Throw in a 2.7% dividend yield, and there’s a lot to like about Baker Hughes in the near term. Longer term, there are still question marks around future investment in fossil fuel assets, but for now, investors in Baker Hughes look likely to enjoy a very strong 2022 as an investment in energy assets starts to flow.
A Dividend Aristocrat with a ton of upside
Baker Hughes offers a direct way to invest in oil and gas growth. Share prices of oilfield services companies like Baker Hughes, and exploration and production leaders like ConocoPhillips deserve to be near 52-week highs. But there are other, less volatile ways to approach an oil and gas investment. Take a diversified industrial behemoth like Caterpillar.
Caterpillar benefits from a growing oil and gas market without depending on it in a boom and bust fashion. It supplies equipment used in gas compression, land-based and offshore drilling, and the well service industry. Caterpillar’s customers are more inclined to purchase a new engine or buy a performance emission upgrade kit when they have the extra cash to do so.
Folks familiar with Caterpillar often think of construction equipment. But in 2021, Caterpillar’s energy and transportation division brought in $20.6 billion in sales and $2.4 billion in operating profit, which was 39% of total sales and 41% of its total operating profit. This performance makes the energy and transportation division about as big as its construction business.
Caterpillar offers exposure to several different elements of the global energy, industrial, and materials sectors. It’s a cyclical but diversified business that has a track record of delivering reliable free cash flow in good times and bad. Caterpillar’s consistency and liquidity have allowed it to pay and raise its dividend for 27 consecutive years, making it a Dividend Aristocrat. With a 2.2% dividend yield, Caterpillar has the potential to be a core blue chip holding in a variety of portfolios.

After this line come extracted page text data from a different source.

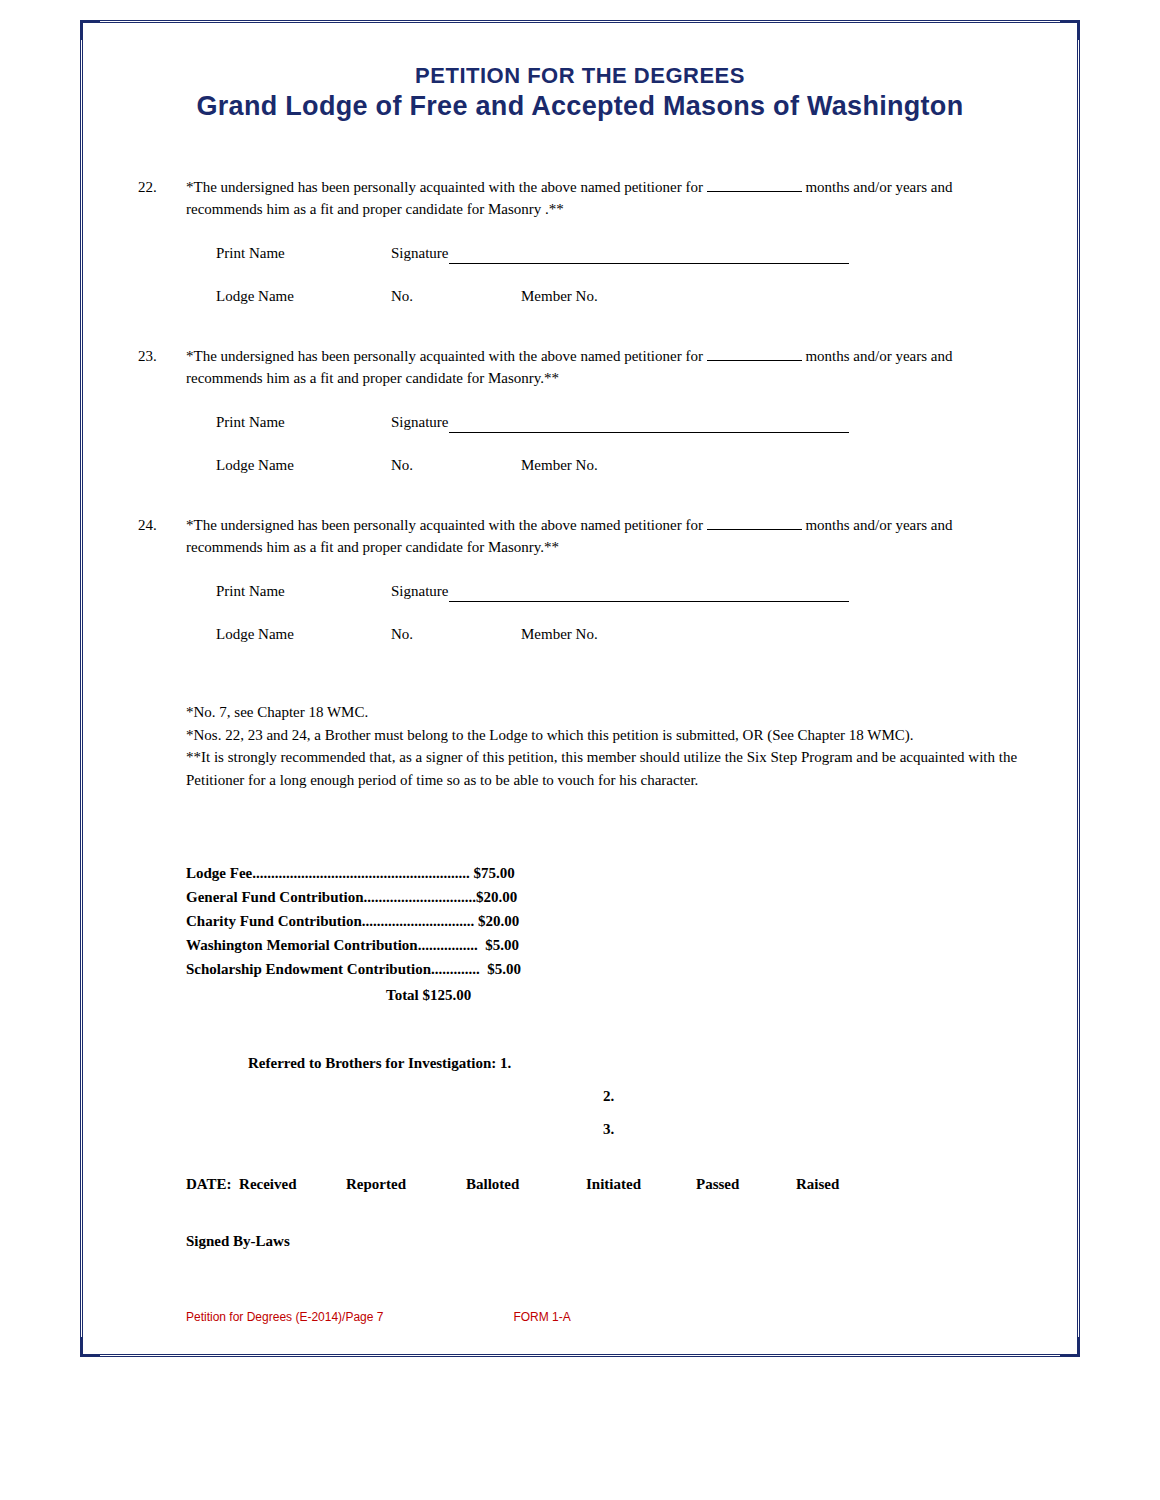PETITION FOR THE DEGREES
Grand Lodge of Free and Accepted Masons of Washington
22. *The undersigned has been personally acquainted with the above named petitioner for months and/or years and recommends him as a fit and proper candidate for Masonry .**
Print Name Signature
Lodge Name No. Member No.
23. *The undersigned has been personally acquainted with the above named petitioner for months and/or years and recommends him as a fit and proper candidate for Masonry.**
Print Name Signature
Lodge Name No. Member No.
24. *The undersigned has been personally acquainted with the above named petitioner for months and/or years and recommends him as a fit and proper candidate for Masonry.**
Print Name Signature
Lodge Name No. Member No.
*No. 7, see Chapter 18 WMC.
*Nos. 22, 23 and 24, a Brother must belong to the Lodge to which this petition is submitted, OR (See Chapter 18 WMC).
**It is strongly recommended that, as a signer of this petition, this member should utilize the Six Step Program and be acquainted with the Petitioner for a long enough period of time so as to be able to vouch for his character.
Lodge Fee.......................................................... $75.00 General Fund Contribution..............................$20.00 Charity Fund Contribution.............................. $20.00 Washington Memorial Contribution................ $5.00 Scholarship Endowment Contribution............. $5.00 Total $125.00
Referred to Brothers for Investigation: 1. 2. 3.
DATE: Received Reported Balloted Initiated Passed Raised
Signed By-Laws
Petition for Degrees (E-2014)/Page 7FORM 1-A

Oil your passive income wheels with this diversified energy stock
With oil prices rising steadily over the past year, it’s no surprise that oil and gas stocks are popping up on energy and dividend investors’ radars alike. And one name, in particular, that warrants serious attention is Phillips 66. Tracing its history back 140 years, Phillips 66 is no stranger to the whims of the energy market, suggesting that this is an industry stalwart that has the fortitude to buttress investors’ portfolios.
Reporting a net loss in 2020 for the first time since its initial public offering (IPO) in 2013, Phillips 66 appears to be — very notably — back on track. In its fourth-quarter 2021 earnings presentation two weeks ago, Phillips 66 reported that it generated a company record for its marketing and specialties, midstream, and chemicals businesses. As oil prices recover, hovering around the $90 mark, investors should look for the company to report stronger cash flow — something which will likely benefit shareholders.
On the Q4 2021 conference call, Greg Garland, the company’s chairman and CEO, noted that “Last year, our strong cash flow generation allowed us to invest $1.9 billion back into the business, returned $1.6 billion to shareholders, and paid down $1.5 billion of debt.”
In addition, he said that “As cash flow improves further, we’ll prioritize shareholder returns and debt repayment. In October, we increased the quarterly dividend to $0.92 per share.” As a result of the recent dividend raise, investors can scoop up shares of Phillips 66 and collect a juicy 4.14% forward dividend yield.
Lest prospective investors think that the company’s stock is too pricey now with the recent increase to the dividend, shares can be found on the discount rack. Currently, shares are trading at 6.5 times operating cash flow, representing a deep discount to the stock’s five-year average multiple of 11.2.